> **EXERCISE PROMPT**
Would you repeat every entry below word for word but drop the images?

───── DATASET CONTENT ─────

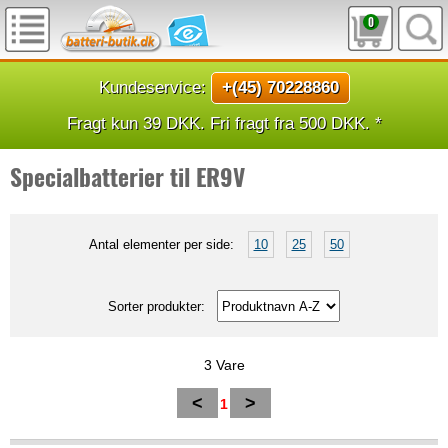
0
Kundeservice:
+(45) 70228860
Fragt kun 39 DKK. Fri fragt fra 500 DKK. *
Specialbatterier til ER9V
Antal elementer per side:
10
25
50
Sorter produkter:
3 Vare
<
>
1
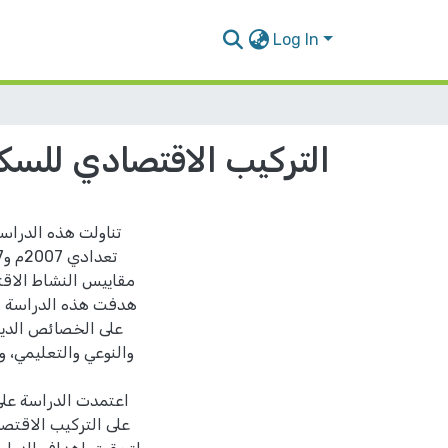
Log In
التركيب الاقتصادي للسكان 
تناولت هذه الدرا
هدفت هذه الدراسة إل
على الخصائص الديم
والنوعي والتعليمي، 
اعتمدت الدراسة على
على التركيب الاقتصا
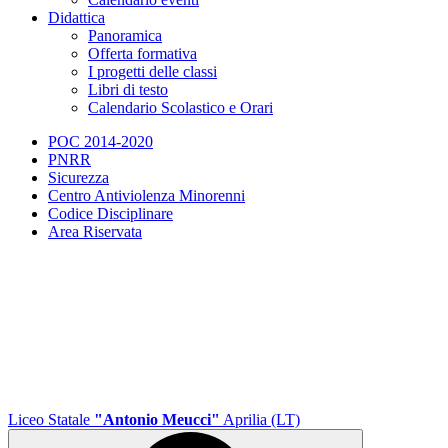
Didattica
Panoramica
Offerta formativa
I progetti delle classi
Libri di testo
Calendario Scolastico e Orari
POC 2014-2020
PNRR
Sicurezza
Centro Antiviolenza Minorenni
Codice Disciplinare
Area Riservata
Liceo Statale
"Antonio Meucci"
Aprilia (LT)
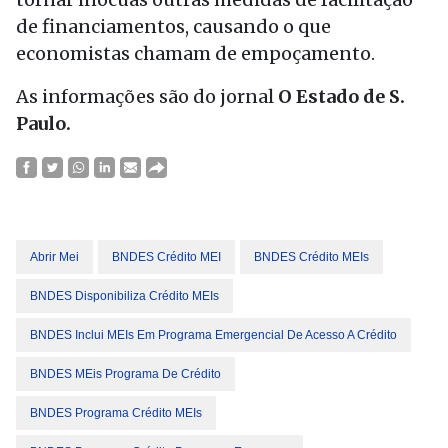
de financiamentos, causando o que
economistas chamam de empoçamento.
As informações são do jornal
O Estado de S.
Paulo.
Abrir Mei
BNDES Crédito MEI
BNDES Crédito MEIs
BNDES Disponibiliza Crédito MEIs
BNDES Inclui MEIs Em Programa Emergencial De Acesso A Crédito
BNDES MEis Programa De Crédito
BNDES Programa Crédito MEIs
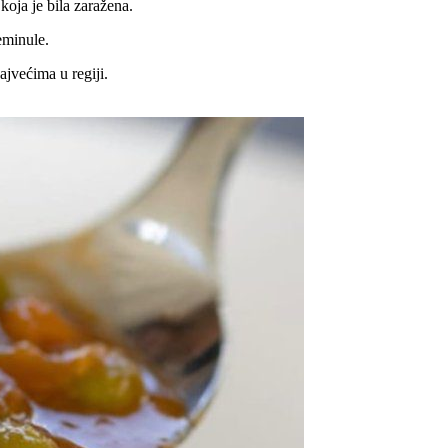
koja je bila zaražena.
eminule.
jvećima u regiji.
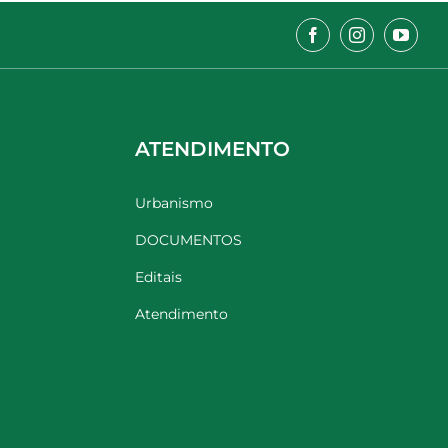
ATENDIMENTO
Urbanismo
DOCUMENTOS
Editais
Atendimento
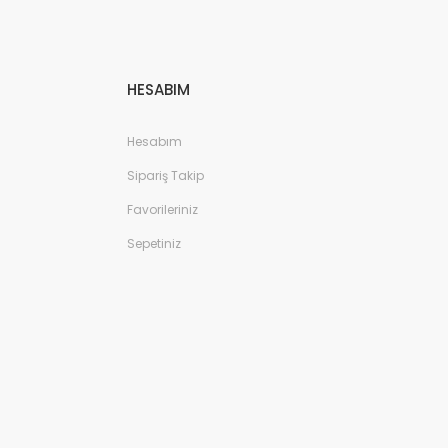
HESABIM
Hesabım
Sipariş Takip
Favorileriniz
Sepetiniz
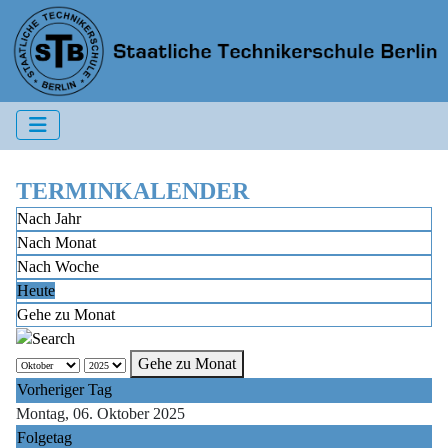
TERMINKALENDER
Nach Jahr
Nach Monat
Nach Woche
Heute
Gehe zu Monat
Gehe zu Monat
Vorheriger Tag
Montag, 06. Oktober 2025
Folgetag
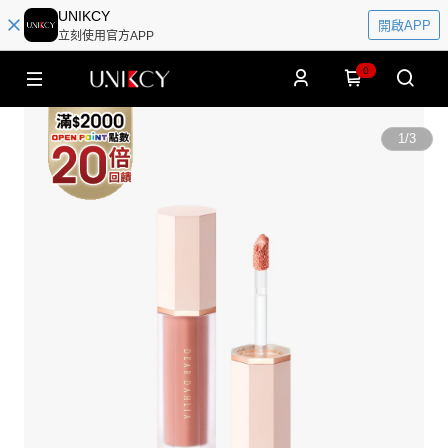
UNIKCY
開啟APP
立刻使用官方APP
0
1
/
3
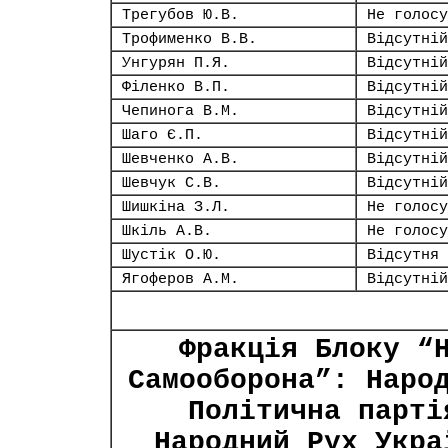
Трегубов Ю.В.
Не голосу
Трофименко В.В.
Відсутній
Унгурян П.Я.
Відсутній
Філенко В.П.
Відсутній
Чепинога В.М.
Відсутній
Шаго Є.П.
Відсутній
Шевченко А.В.
Відсутній
Шевчук С.В.
Відсутній
Шишкіна З.Л.
Не голосу
Шкіль А.В.
Не голосу
Шустік О.Ю.
Відсутня
Ягоферов А.М.
Відсутній
Фракція Блоку “
Самооборона”: Наро
Політична парті
Народний Рух Укра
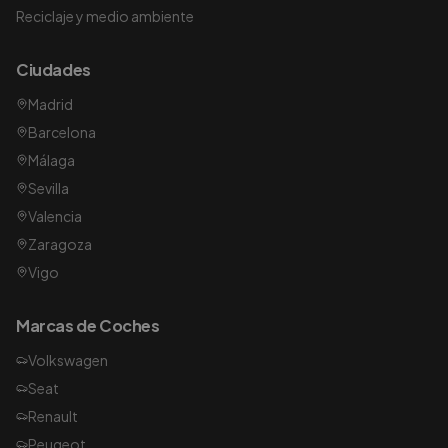
Reciclaje y medio ambiente
Ciudades
Madrid
Barcelona
Málaga
Sevilla
Valencia
Zaragoza
Vigo
Marcas de Coches
Volkswagen
Seat
Renault
Peugeot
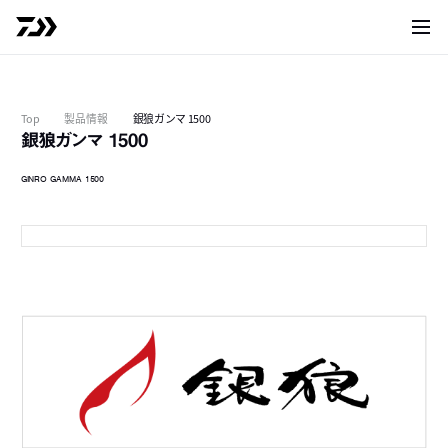
サイト
Top
製品情報
銀狼ガンマ 1500
銀狼ガンマ 1500
GINRO GAMMA 1500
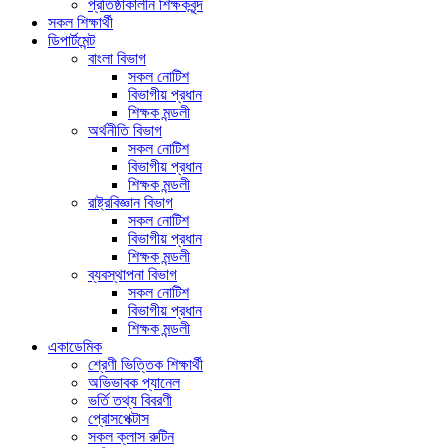
প্রতিষ্ঠাকালীন শিক্ষকবৃন্দ
সকল শিক্ষার্থী
ডিপার্টমেন্ট
বাংলা বিভাগ
সকল নোটিশ
বিভাগীয় প্রধান
শিক্ষক মন্ডলী
অর্থনীতি বিভাগ
সকল নোটিশ
বিভাগীয় প্রধান
শিক্ষক মন্ডলী
রাষ্ট্রবিজ্ঞান বিভাগ
সকল নোটিশ
বিভাগীয় প্রধান
শিক্ষক মন্ডলী
ব্যবস্থাপনা বিভাগ
সকল নোটিশ
বিভাগীয় প্রধান
শিক্ষক মন্ডলী
একাডেমিক
শ্রেণী ভিত্তিক শিক্ষার্থী
অভিভাবক প্যানেল
ভর্তি তথ্য বিবরণী
প্রোসপেক্টাস
সকল ক্লাস রুটিন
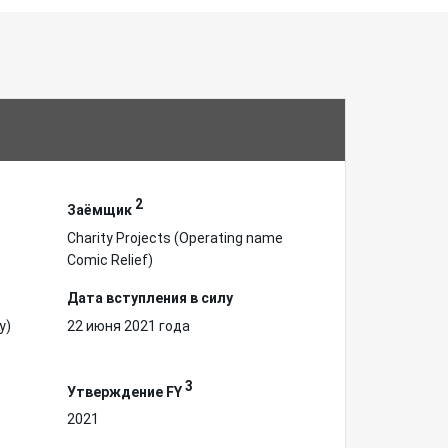
2
Заёмщик
Charity Projects (Operating name
Comic Relief)
Дата вступления в силу
у)
22 июня 2021 года
3
Утверждение FY
2021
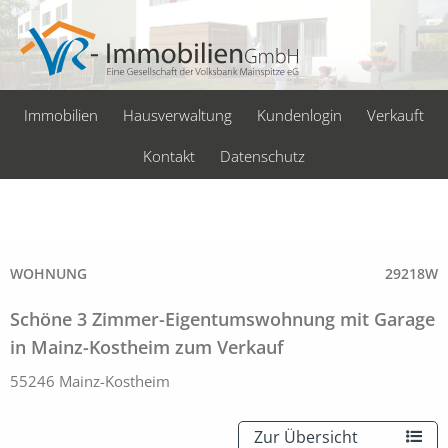
Immobilien
Hausverwaltung
Kundenlogin
Verkauft
Kontakt
Datenschutz
WOHNUNG
29218W
Schöne 3 Zimmer-Eigentumswohnung mit Garage
in Mainz-Kostheim zum Verkauf
55246 Mainz-Kostheim
Zur Übersicht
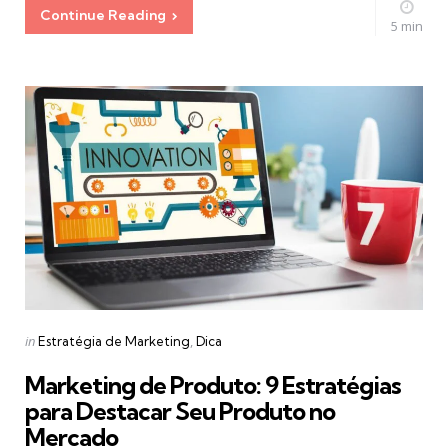
Continue Reading
5 min
Categories
Posted
in
Estratégia de Marketing
Dica
in
Marketing de Produto: 9 Estratégias
para Destacar Seu Produto no
Mercado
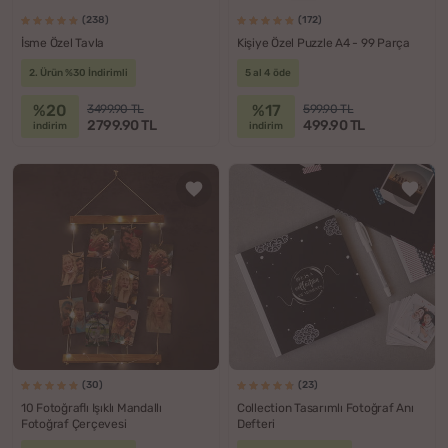
(238)
(172)
İsme Özel Tavla
Kişiye Özel Puzzle A4 - 99 Parça
2. Ürün %30 İndirimli
5 al 4 öde
%20
%17
3499.90 TL
599.90 TL
2799.90 TL
499.90 TL
indirim
indirim
(30)
(23)
10 Fotoğraflı Işıklı Mandallı
Collection Tasarımlı Fotoğraf Anı
Fotoğraf Çerçevesi
Defteri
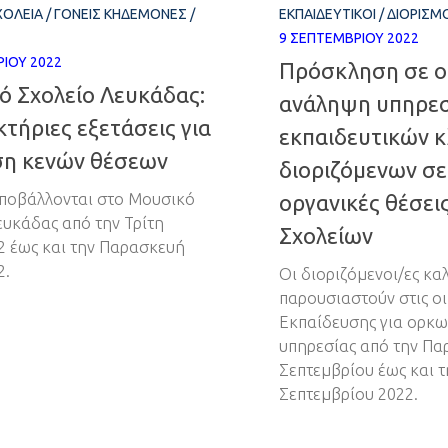
ΧΟΛΕΊΑ
/
ΓΟΝΕΊΣ ΚΗΔΕΜΌΝΕΣ
/
ΕΚΠΑΙΔΕΥΤΙΚΟΊ
/
ΔΙΟΡΙΣΜ
9 ΣΕΠΤΕΜΒΡΊΟΥ 2022
ΊΟΥ 2022
Πρόσκληση σε ο
ό Σχολείο Λευκάδας:
ανάληψη υπηρεσ
τήριες εξετάσεις για
εκπαιδευτικών 
η κενών θέσεων
διοριζόμενων σε
υποβάλλονται στο Μουσικό
οργανικές θέσε
ευκάδας από την Τρίτη
Σχολείων
2 έως και την Παρασκευή
2.
Οι διοριζόμενοι/ες κα
παρουσιαστούν στις οι
Εκπαίδευσης για ορκ
υπηρεσίας από την Πα
Σεπτεμβρίου έως και τ
Σεπτεμβρίου 2022.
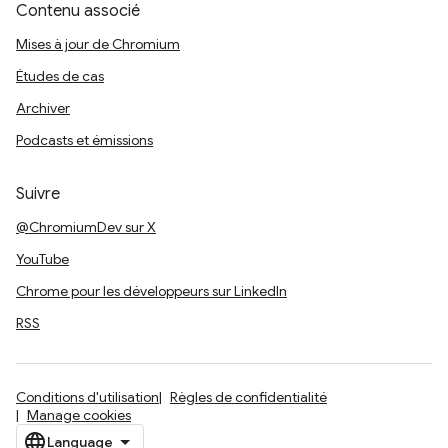
Contenu associé
Mises à jour de Chromium
Études de cas
Archiver
Podcasts et émissions
Suivre
@ChromiumDev sur X
YouTube
Chrome pour les développeurs sur LinkedIn
RSS
Conditions d'utilisation
Règles de confidentialité
Manage cookies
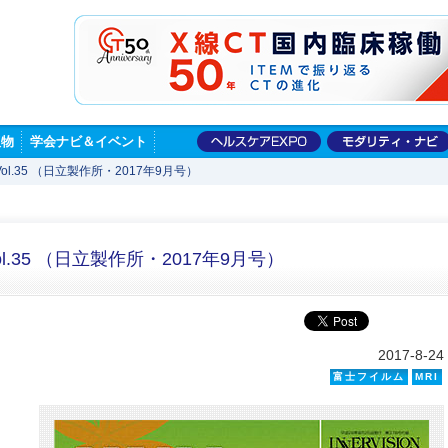
版物
学会ナビ＆イベント
Vol.35 （日立製作所・2017年9月号）
ol.35 （日立製作所・2017年9月号）
2017-8-24
富士フイルム
MRI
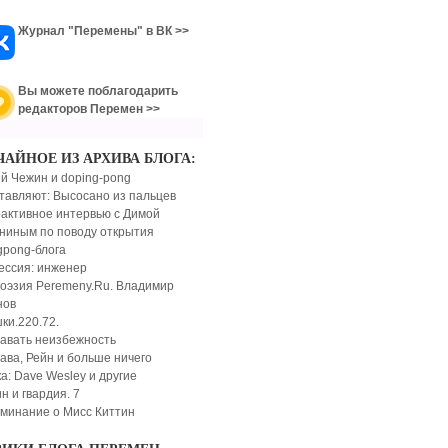
Журнал "Перемены" в ВК >>
Вы можете поблагодарить
редакторов Перемен >>
ЧАЙНОЕ ИЗ АРХИВА БЛОГА:
й Чежин и doping-pong
тавляют: Высосано из пальцев
активное интервью с Димой
иным по поводу открытия
gpong-блога
ссия: инженер
оэзия Peremeny.Ru. Владимир
нов
ки.220.72.
авать неизбежность
ава, Рейн и больше ничего
а: Dave Wesley и другие
н и гвардия. 7
минание о Мисс Киттин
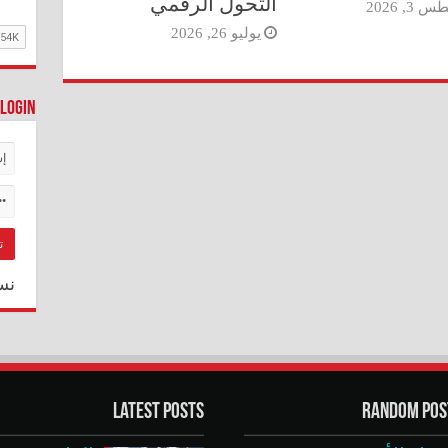
التحول الرقمي
3, 2026
يوليو 26, 2026
Login
نس
Latest Posts
Random Pos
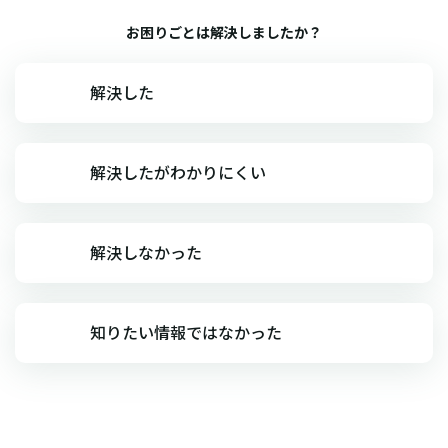
お困りごとは解決しましたか？
解決した
解決したがわかりにくい
解決しなかった
知りたい情報ではなかった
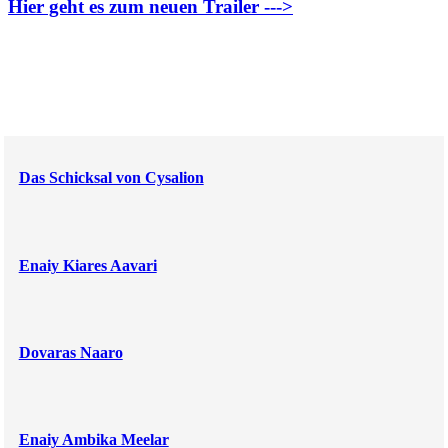
Hier geht es zum neuen Trailer --->
Das Schicksal von Cysalion
Enaiy Kiares Aavari
Dovaras Naaro
Enaiy Ambika Meelar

─────

> **RESPONSE BOX**
0
Kundeservice:
+(45) 70228860
Fragt kun 39 DKK. Fri fragt fra 500 DKK. *
Specialbatterier til ER9V
Antal elementer per side:
10
25
50
Sorter produkter:
3 Vare
<
>
1
Log In
التركيب الاقتصادي للسكان 
تناولت هذه الدرا
هدفت هذه الدراسة إل
على الخصائص الديم
والنوعي والتعليمي، 
اعتمدت الدراسة على
على التركيب الاقتصا
Didattica
Panoramica
Offerta formativa
I progetti delle classi
Libri di testo
Calendario Scolastico e Orari
POC 2014-2020
PNRR
Sicurezza
Centro Antiviolenza Minorenni
Codice Disciplinare
Area Riservata
Liceo Statale
"Antonio Meucci"
Aprilia (LT)
de financiamentos, causando o que
economistas chamam de empoçamento.
As informações são do jornal
O Estado de S.
Paulo.
Abrir Mei
BNDES Crédito MEI
BNDES Crédito MEIs
BNDES Disponibiliza Crédito MEIs
BNDES Inclui MEIs Em Programa Emergencial De Acesso A Crédito
BNDES MEis Programa De Crédito
BNDES Programa Crédito MEIs
koja je bila zaražena.
eminule.
jvećima u regiji.
ATENDIMENTO
Urbanismo
DOCUMENTOS
Editais
Atendimento
HESABIM
Hesabım
Sipariş Takip
Favorileriniz
Sepetiniz
TERMINKALENDER
Nach Jahr
Nach Monat
Nach Woche
Heute
Gehe zu Monat
Gehe zu Monat
Vorheriger Tag
Montag, 06. Oktober 2025
Folgetag
UNIKCY
開啟APP
立刻使用官方APP
0
1
/
3
Трегубов Ю.В.
Не голосу
Трофименко В.В.
Відсутній
Унгурян П.Я.
Відсутній
Філенко В.П.
Відсутній
Чепинога В.М.
Відсутній
Шаго Є.П.
Відсутній
Шевченко А.В.
Відсутній
Шевчук С.В.
Відсутній
Шишкіна З.Л.
Не голосу
Шкіль А.В.
Не голосу
Шустік О.Ю.
Відсутня
Ягоферов А.М.
Відсутній
Фракція Блоку “
Самооборона”: Наро
Політична парті
Народний Рух Укра
Reciclaje y medio ambiente
Ciudades
Madrid
Barcelona
Málaga
Sevilla
Valencia
Zaragoza
Vigo
Marcas de Coches
Volkswagen
Seat
Renault
Peugeot
サイト
Top
製品情報
銀狼ガンマ 1500
銀狼ガンマ 1500
GINRO GAMMA 1500
প্রতিষ্ঠাকালীন শিক্ষকবৃন্দ
সকল শিক্ষার্থী
ডিপার্টমেন্ট
বাংলা বিভাগ
সকল নোটিশ
বিভাগীয় প্রধান
শিক্ষক মন্ডলী
অর্থনীতি বিভাগ
সকল নোটিশ
বিভাগীয় প্রধান
শিক্ষক মন্ডলী
রাষ্ট্রবিজ্ঞান বিভাগ
সকল নোটিশ
বিভাগীয় প্রধান
শিক্ষক মন্ডলী
ব্যবস্থাপনা বিভাগ
সকল নোটিশ
বিভাগীয় প্রধান
শিক্ষক মন্ডলী
একাডেমিক
শ্রেণী ভিত্তিক শিক্ষার্থী
অভিভাবক প্যানেল
ভর্তি তথ্য বিবরণী
প্রোসপেক্টাস
সকল ক্লাস রুটিন
2
Заёмщик
Charity Projects (Operating name
Comic Relief)
Дата вступления в силу
у)
22 июня 2021 года
3
Утверждение FY
2021
Immobilien
Hausverwaltung
Kundenlogin
Verkauft
Kontakt
Datenschutz
WOHNUNG
29218W
Schöne 3 Zimmer-Eigentumswohnung mit Garage
in Mainz-Kostheim zum Verkauf
55246 Mainz-Kostheim
Zur Übersicht
Continue Reading
5 min
Categories
Posted
in
Estratégia de Marketing
Dica
in
Marketing de Produto: 9 Estratégias
para Destacar Seu Produto no
Mercado
(238)
(172)
İsme Özel Tavla
Kişiye Özel Puzzle A4 - 99 Parça
2. Ürün %30 İndirimli
5 al 4 öde
%20
%17
3499.90 TL
599.90 TL
2799.90 TL
499.90 TL
indirim
indirim
(30)
(23)
10 Fotoğraflı Işıklı Mandallı
Collection Tasarımlı Fotoğraf Anı
Fotoğraf Çerçevesi
Defteri
ΧΟΛΕΊΑ
/
ΓΟΝΕΊΣ ΚΗΔΕΜΌΝΕΣ
/
ΕΚΠΑΙΔΕΥΤΙΚΟΊ
/
ΔΙΟΡΙΣΜ
9 ΣΕΠΤΕΜΒΡΊΟΥ 2022
ΊΟΥ 2022
Πρόσκληση σε ο
ό Σχολείο Λευκάδας:
ανάληψη υπηρεσ
τήριες εξετάσεις για
εκπαιδευτικών 
η κενών θέσεων
διοριζόμενων σε
υποβάλλονται στο Μουσικό
οργανικές θέσε
ευκάδας από την Τρίτη
Σχολείων
2 έως και την Παρασκευή
2.
Οι διοριζόμενοι/ες κα
παρουσιαστούν στις οι
Εκπαίδευσης για ορκ
υπηρεσίας από την Πα
Σεπτεμβρίου έως και τ
Σεπτεμβρίου 2022.
Contenu associé
Mises à jour de Chromium
Études de cas
Archiver
Podcasts et émissions
Suivre
@ChromiumDev sur X
YouTube
Chrome pour les développeurs sur LinkedIn
RSS
Conditions d'utilisation
Règles de confidentialité
Manage cookies
版物
学会ナビ＆イベント
Vol.35 （日立製作所・2017年9月号）
ol.35 （日立製作所・2017年9月号）
2017-8-24
富士フイルム
MRI
Журнал "Перемены" в ВК >>
Вы можете поблагодарить
редакторов Перемен >>
ЧАЙНОЕ ИЗ АРХИВА БЛОГА:
й Чежин и doping-pong
тавляют: Высосано из пальцев
активное интервью с Димой
иным по поводу открытия
gpong-блога
ссия: инженер
оэзия Peremeny.Ru. Владимир
нов
ки.220.72.
авать неизбежность
ава, Рейн и больше ничего
а: Dave Wesley и другие
н и гвардия. 7
минание о Мисс Киттин
التحول الرقمي
3, 2026
يوليو 26, 2026
Login
نس
Latest Posts
Random Pos
お困りごとは解決しましたか？
解決した
解決したがわかりにくい
解決しなかった
知りたい情報ではなかった
Hier geht es zum neuen Trailer --->
Das Schicksal von Cysalion
Enaiy Kiares Aavari
Dovaras Naaro
Enaiy Ambika Meelar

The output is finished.